But it seems strange. ok, I will remove it.

>> +
>> +/* Resource names for the GPMI NFC driver. */
>> +#define GPMI_NFC_GPMI_REGS_ADDR_RES_NAME  "GPMI NFC GPMI Registers"
>> +#define GPMI_NFC_GPMI_INTERRUPT_RES_NAME  "GPMI NFC GPMI Interrupt"
>> +#define GPMI_NFC_BCH_REGS_ADDR_RES_NAME   "GPMI NFC BCH Registers"
>> +#define GPMI_NFC_BCH_INTERRUPT_RES_NAME   "GPMI NFC BCH Interrupt"
>> +#define GPMI_NFC_DMA_CHANNELS_RES_NAME    "GPMI NFC DMA Channels"
>> +#define GPMI_NFC_DMA_INTERRUPT_RES_NAME   "GPMI NFC DMA Interrupt"
>> +
>> +/**
>> + * struct gpmi_nfc_platform_data - GPMI NFC driver platform data.
>> + *
>> + * This structure communicates platform-specific information to the GPMI NFC
>> + * driver that can't be expressed as resources.
>> + *
>> + * @min_prop_delay_in_ns:    Minimum propagation delay of GPMI signals to and
>> + *                           from the NAND Flash device, in nanoseconds.
>> + * @max_prop_delay_in_ns:    Maximum propagation delay of GPMI signals to and
>> + *                           from the NAND Flash device, in nanoseconds.
>> + * @max_chip_count:          The maximum number of chips for which the driver
>> + *                           should configure the hardware. This value most
>> + *                           likely reflects the number of pins that are
>> + *                           connected to a NAND Flash device. If this is
>> + *                           greater than the SoC hardware can support, the
>> + *                           driver will print a message and fail to initialize.
>> + * @partitions:              An optional pointer to an array of partition
>> + *                           descriptions.

^^^^^^^^

Work order 1: Please list the names of all the resource-name macros defined in the GPMI NFC driver excerpt.
Work order 2: According to the GPMI NFC driver excerpt, what does the driver do if max_chip_count is greater than the SoC hardware can support?
The data that follows comes from a different source than the GPMI NFC driver excerpt.

Data segment:
^^^^^^^^

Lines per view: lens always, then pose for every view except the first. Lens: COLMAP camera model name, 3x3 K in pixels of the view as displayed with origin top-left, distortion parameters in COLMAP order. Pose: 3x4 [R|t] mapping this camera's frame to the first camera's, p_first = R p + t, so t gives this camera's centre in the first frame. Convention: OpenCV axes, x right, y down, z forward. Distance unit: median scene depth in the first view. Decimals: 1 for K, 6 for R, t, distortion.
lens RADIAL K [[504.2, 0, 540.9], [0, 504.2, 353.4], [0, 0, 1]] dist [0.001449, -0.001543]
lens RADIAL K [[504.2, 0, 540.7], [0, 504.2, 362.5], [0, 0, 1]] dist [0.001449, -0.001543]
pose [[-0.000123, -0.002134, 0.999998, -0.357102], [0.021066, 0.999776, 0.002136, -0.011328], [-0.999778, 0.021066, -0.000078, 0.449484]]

^^^^^^^^

Task answer 1:
GPMI_NFC_GPMI_REGS_ADDR_RES_NAME
GPMI_NFC_GPMI_INTERRUPT_RES_NAME
GPMI_NFC_BCH_REGS_ADDR_RES_NAME
GPMI_NFC_BCH_INTERRUPT_RES_NAME
GPMI_NFC_DMA_CHANNELS_RES_NAME
GPMI_NFC_DMA_INTERRUPT_RES_NAME

Task answer 2: It prints a message and fails to initialize.